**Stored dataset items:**
***
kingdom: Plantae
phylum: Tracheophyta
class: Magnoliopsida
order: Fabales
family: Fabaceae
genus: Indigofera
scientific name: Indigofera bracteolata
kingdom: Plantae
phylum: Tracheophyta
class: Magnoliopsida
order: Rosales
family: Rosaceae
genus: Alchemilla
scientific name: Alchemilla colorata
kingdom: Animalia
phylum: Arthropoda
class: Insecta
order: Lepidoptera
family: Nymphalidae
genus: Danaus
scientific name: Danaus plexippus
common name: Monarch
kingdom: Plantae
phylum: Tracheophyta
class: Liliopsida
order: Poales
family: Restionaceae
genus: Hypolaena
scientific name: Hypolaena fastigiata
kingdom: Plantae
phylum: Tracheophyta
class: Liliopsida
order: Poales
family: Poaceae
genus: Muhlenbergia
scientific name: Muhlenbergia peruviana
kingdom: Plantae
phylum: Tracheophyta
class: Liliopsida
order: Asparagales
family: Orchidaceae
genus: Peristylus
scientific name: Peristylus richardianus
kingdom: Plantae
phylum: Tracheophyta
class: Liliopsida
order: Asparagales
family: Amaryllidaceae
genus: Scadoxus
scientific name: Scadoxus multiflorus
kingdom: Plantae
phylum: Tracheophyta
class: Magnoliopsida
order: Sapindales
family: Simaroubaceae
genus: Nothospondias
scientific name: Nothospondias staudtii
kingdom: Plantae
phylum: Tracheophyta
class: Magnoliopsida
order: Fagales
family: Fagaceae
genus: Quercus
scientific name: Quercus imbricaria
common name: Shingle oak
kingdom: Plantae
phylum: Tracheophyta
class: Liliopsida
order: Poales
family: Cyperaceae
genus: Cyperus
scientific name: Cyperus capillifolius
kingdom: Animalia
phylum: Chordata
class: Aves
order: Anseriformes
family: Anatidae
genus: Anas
***
**GOAL:** Please write out the data above again, swapping each "scientific name" for "binomial name" and leaving everything else unchanged.

**RESPONSE:**
kingdom: Plantae
phylum: Tracheophyta
class: Magnoliopsida
order: Fabales
family: Fabaceae
genus: Indigofera
binomial name: Indigofera bracteolata
kingdom: Plantae
phylum: Tracheophyta
class: Magnoliopsida
order: Rosales
family: Rosaceae
genus: Alchemilla
binomial name: Alchemilla colorata
kingdom: Animalia
phylum: Arthropoda
class: Insecta
order: Lepidoptera
family: Nymphalidae
genus: Danaus
binomial name: Danaus plexippus
common name: Monarch
kingdom: Plantae
phylum: Tracheophyta
class: Liliopsida
order: Poales
family: Restionaceae
genus: Hypolaena
binomial name: Hypolaena fastigiata
kingdom: Plantae
phylum: Tracheophyta
class: Liliopsida
order: Poales
family: Poaceae
genus: Muhlenbergia
binomial name: Muhlenbergia peruviana
kingdom: Plantae
phylum: Tracheophyta
class: Liliopsida
order: Asparagales
family: Orchidaceae
genus: Peristylus
binomial name: Peristylus richardianus
kingdom: Plantae
phylum: Tracheophyta
class: Liliopsida
order: Asparagales
family: Amaryllidaceae
genus: Scadoxus
binomial name: Scadoxus multiflorus
kingdom: Plantae
phylum: Tracheophyta
class: Magnoliopsida
order: Sapindales
family: Simaroubaceae
genus: Nothospondias
binomial name: Nothospondias staudtii
kingdom: Plantae
phylum: Tracheophyta
class: Magnoliopsida
order: Fagales
family: Fagaceae
genus: Quercus
binomial name: Quercus imbricaria
common name: Shingle oak
kingdom: Plantae
phylum: Tracheophyta
class: Liliopsida
order: Poales
family: Cyperaceae
genus: Cyperus
binomial name: Cyperus capillifolius
kingdom: Animalia
phylum: Chordata
class: Aves
order: Anseriformes
family: Anatidae
genus: Anas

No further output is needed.